Perturbação mental e ideação suicida entre reclusos preventivos

Detalhes bibliográficos
Autor(a) principal: Moreira, Nuno Alexandre Costa
Data de Publicação: 2013
Outros Autores: Gonçalves, Rui Abrunhosa
Tipo de documento: Artigo
Idioma: por
Título da fonte: Repositório Científico de Acesso Aberto de Portugal (Repositórios Cientìficos)

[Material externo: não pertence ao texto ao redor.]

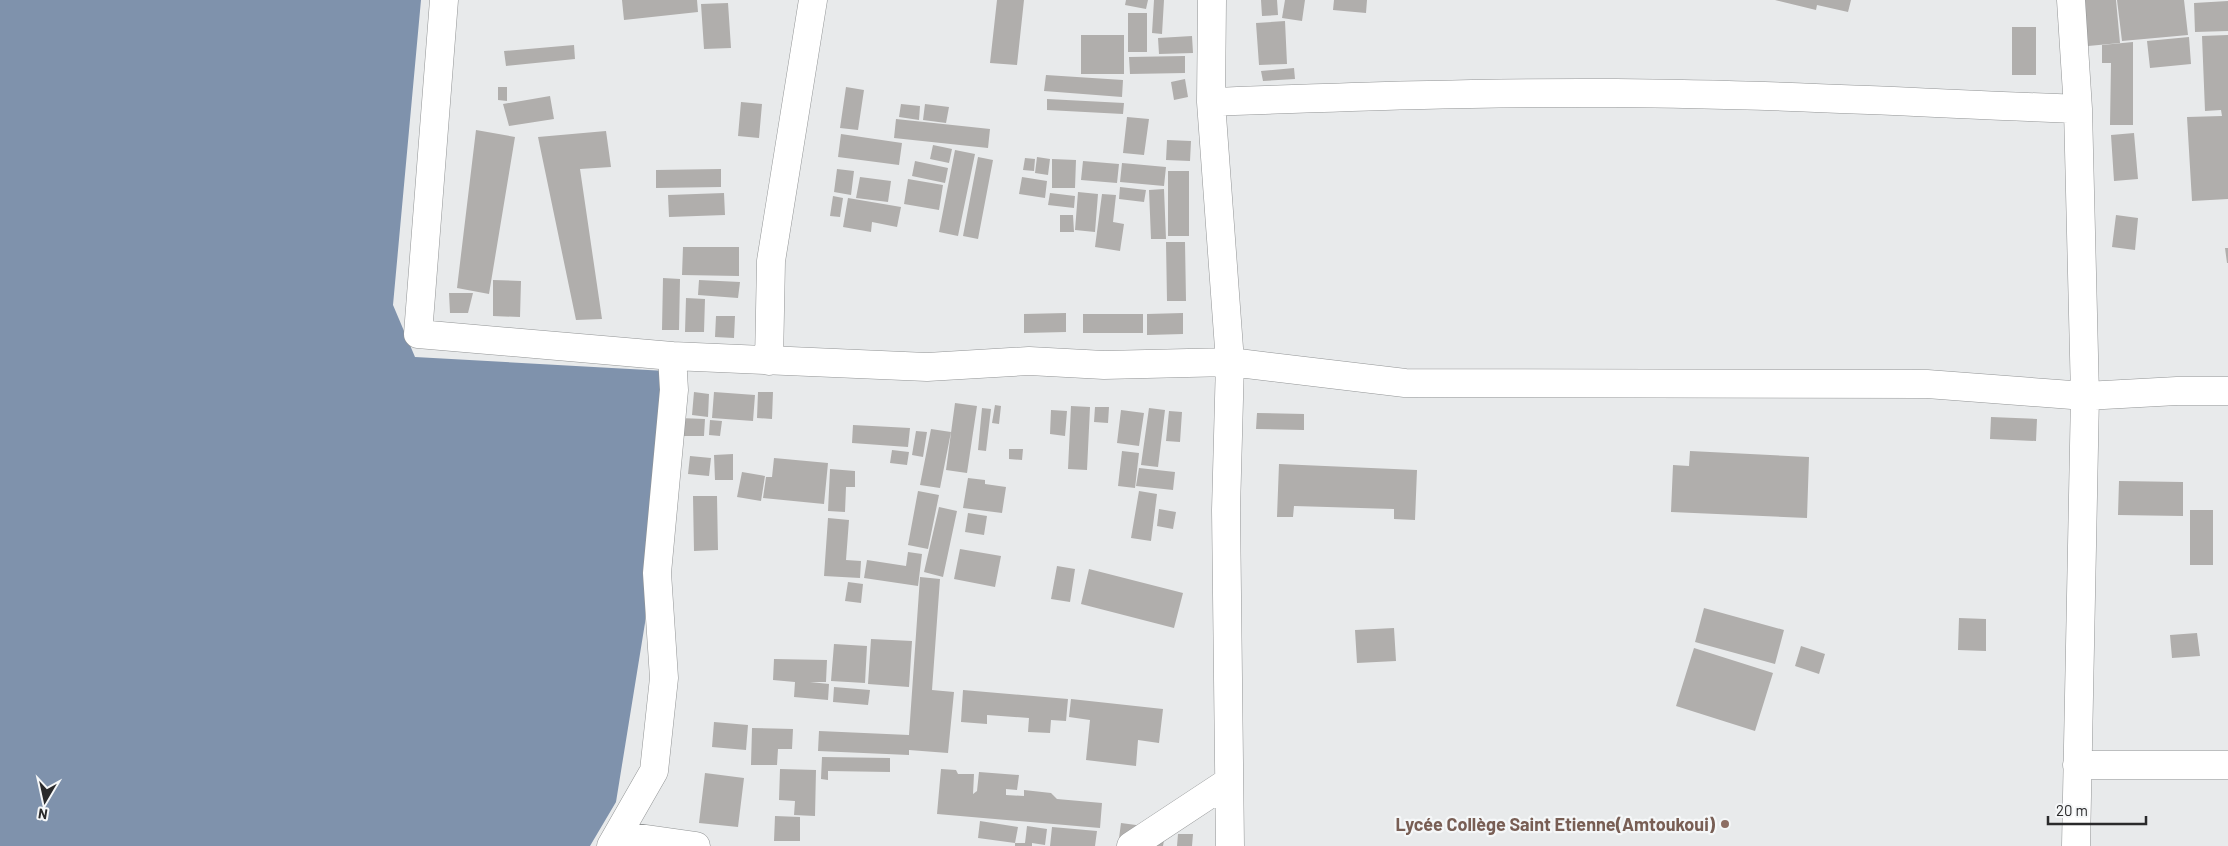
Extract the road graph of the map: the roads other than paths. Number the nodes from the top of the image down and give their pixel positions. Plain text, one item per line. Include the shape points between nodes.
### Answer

Texto Completo: https://doi.org/10.14417/ap.260
Resumo: A presente investigação tem dois objectivos: (1) Analisar a incidência de ideação suicida e de perturbação emocional numa amostra de 66 presos preventivos de um estabelecimento prisional central em dois momentos, durante a primeira semana de reclusão e após seis meses de cumprimento da pena, e nesse mesmo período de tempo; (2) explorar o grau de perturbação emocional e sintomatologia psicopatológica em dois grupos de reclusos, reclusos com ideação suicida (Grupo CIS) e reclusos sem ideação suicida (Grupo SIS). A ideação suicida foi avaliada através do Questionário de Ideação Suicida enquanto o Inventário de Sintomas Psicopatológicos permitiu avaliar a perturbação emocional e sintomatologia psicopatológica associada. Os resultados deste estudo permitem verificar que a incidência de ideação suicida se mantém estável ao longo dos primeiros seis meses de reclusão, enquanto a incidência de perturbação emocional diminui significativamente nesse mesmo período de tempo. A divisão da amostra em dois grupos, permitiu verificar que o Grupo CIS apresenta níveis de perturbação emocional significativamente superiores ao observado no Grupo SIS, particularmente sintomatologia psicopatológica depressiva, ansiosa, psicótica e hostil e, enquanto o Grupo CIS praticamente mantêm os mesmos níveis de perturbação emocional ao longo dos primeiros seis meses de reclusão, o Grupo SIS demonstra uma enorme diminuição nos níveis de perturbação emocional. Concluindo, a ideação suicida encontra-se fortemente associada à perturbação mental, nomeadamente à sintomatologia depressiva, ansiosa, psicótica e hostil. Nos reclusos com ideação suicida a perturbação mental apresenta um carácter disposicional, mantendo-se praticamente constante ao longo da execução da pena, enquanto nos reclusos sem ideação suicida apresenta carácter reactivo, diminuindo após seis meses de reclusão.